# Key West / Miami  2 Bdrm if possible...first week of April or Boston?



## ibe555666 (Feb 16, 2018)

Prefer key west or Miami area 2 bedroom in first week of april....would also consider Boston as well.....think marriot custom house has one in Boston.

Thanks


----------



## ibe555666 (Feb 21, 2018)

I COULD DO A ONE BEDROOM , MUST SLEEP 4?


----------



## chapjim (Feb 25, 2018)

Make sure this guy pays in advance.


----------



## ibe555666 (Feb 26, 2018)

haha....have booked many times here without any issues....cheers


----------



## chapjim (Feb 26, 2018)

ibe555666 said:


> haha....have booked many times here without any issues....cheers



I couldn't care less where you book or how often.  But I do feel obliged to let everyone on this forum know that you stiffed me last summer and that if they are going to deal with you, they should get paid upfront.  To paraphrase Otter, "I effed up.  I trusted you."

We report bad behavior of people and entities that are not on TUG and there's no reason you should skate just because you post on TUG as a guest.  I just hope no one else gets cheated by you like you cheated me.

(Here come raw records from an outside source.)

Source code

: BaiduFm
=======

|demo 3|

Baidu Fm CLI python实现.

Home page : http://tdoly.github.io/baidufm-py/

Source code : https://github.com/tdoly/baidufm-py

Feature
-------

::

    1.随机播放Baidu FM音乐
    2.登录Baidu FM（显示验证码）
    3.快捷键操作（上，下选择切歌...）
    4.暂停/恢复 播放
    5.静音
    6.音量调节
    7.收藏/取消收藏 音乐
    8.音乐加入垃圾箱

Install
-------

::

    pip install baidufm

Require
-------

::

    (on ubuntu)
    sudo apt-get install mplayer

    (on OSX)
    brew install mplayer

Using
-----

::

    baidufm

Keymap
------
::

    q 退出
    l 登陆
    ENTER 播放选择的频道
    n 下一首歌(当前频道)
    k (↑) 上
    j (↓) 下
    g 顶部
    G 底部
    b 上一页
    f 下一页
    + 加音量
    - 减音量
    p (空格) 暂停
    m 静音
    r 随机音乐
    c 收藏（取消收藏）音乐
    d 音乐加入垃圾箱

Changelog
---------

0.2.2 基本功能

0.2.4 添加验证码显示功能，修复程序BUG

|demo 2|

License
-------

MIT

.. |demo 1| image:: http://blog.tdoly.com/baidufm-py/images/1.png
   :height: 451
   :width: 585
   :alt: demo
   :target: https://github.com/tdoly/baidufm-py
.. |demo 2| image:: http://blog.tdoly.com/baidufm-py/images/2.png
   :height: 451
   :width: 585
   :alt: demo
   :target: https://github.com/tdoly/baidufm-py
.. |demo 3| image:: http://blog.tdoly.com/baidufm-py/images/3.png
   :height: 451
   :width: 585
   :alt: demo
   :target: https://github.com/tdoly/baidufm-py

Every time you post on TUG, expect to see me post a similar comment.


----------



## ibe555666 (Feb 26, 2018)

OK GREAT......  WHATEVER!  I HAVE NOTHING TO HIDE......I COULD EASILY CHANGE MY LOGIN NAME BUT I HAVE NO REASON TO.......SO STALK ME IF YOU CHOOSE.    

CHEERS.....BIG EARS!


----------



## chapjim (Feb 26, 2018)

ibe555666 said:


> OK GREAT......  WHATEVER!  I HAVE NOTHING TO HIDE......I COULD EASILY CHANGE MY LOGIN NAME BUT I HAVE NO REASON TO.......SO STALK ME IF YOU CHOOSE.
> 
> CHEERS.....BIG EARS!



Steve,

Don't start playing the victim.  You were the one that behaved badly.  I did everything to fulfill my side of the bargain.  You did nothing.

Call it stalking if you wish.  I prefer to think of it as a public service to the other people on this forum letting them know that they are dealing with someone who has a history of backing out of deals.  I am not interfering with anything you are doing, just telling people to be sure they get paid ahead of time, which many do anyway.

A name change might be in order.  So might a change in attitude and behavior.


----------



## Eudemis (Feb 26, 2018)

As I look at your name, "i be 666" probably isn't such a great idea under the circumstances.


----------



## ibe555666 (Feb 26, 2018)

I GUESS YOU ARE SUPERSTITIOUS???  666 IS JUST A NUMBER ISNT IT?   WOW.......MORE STALKERS?    BEHAVED BADLY?   SORRY DADDY!


----------



## chapjim (Feb 27, 2018)

What a jerk.


----------



## RX8 (Feb 27, 2018)

Didn’t take long for the true colors to show through.  Thanks Jim.


----------



## Sugarcubesea (Feb 27, 2018)

chapjim said:


> Steve,
> 
> Don't start playing the victim.  You were the one that behaved badly.  I did everything to fulfill my side of the bargain.  You did nothing.
> 
> ...


Thank you so much.  I appreciate you sharing this experience with this renter


----------



## ibe555666 (Feb 27, 2018)

Huh?   I am the one being attacked here....my true colors??   Amazing, this chapjim guy thinks he owns this place, he's rude and nasty...you should all just admit it.  He should go on vacation and relax.  Look back at his posts, he is a nasty miserable human.


----------



## ibe555666 (Feb 27, 2018)

the tug mafia


----------



## chapjim (Feb 27, 2018)

ibe555666 said:


> Huh?   I am the one being attacked here....my true colors??   Amazing, this chapjim guy thinks he owns this place, he's rude and nasty...you should all just admit it.  He should go on vacation and relax.  Look back at his posts, he is a nasty miserable human.



Poor abused Steve.


----------



## DeniseM (Feb 27, 2018)

This thread has been closed and referred to Admin for review.


----------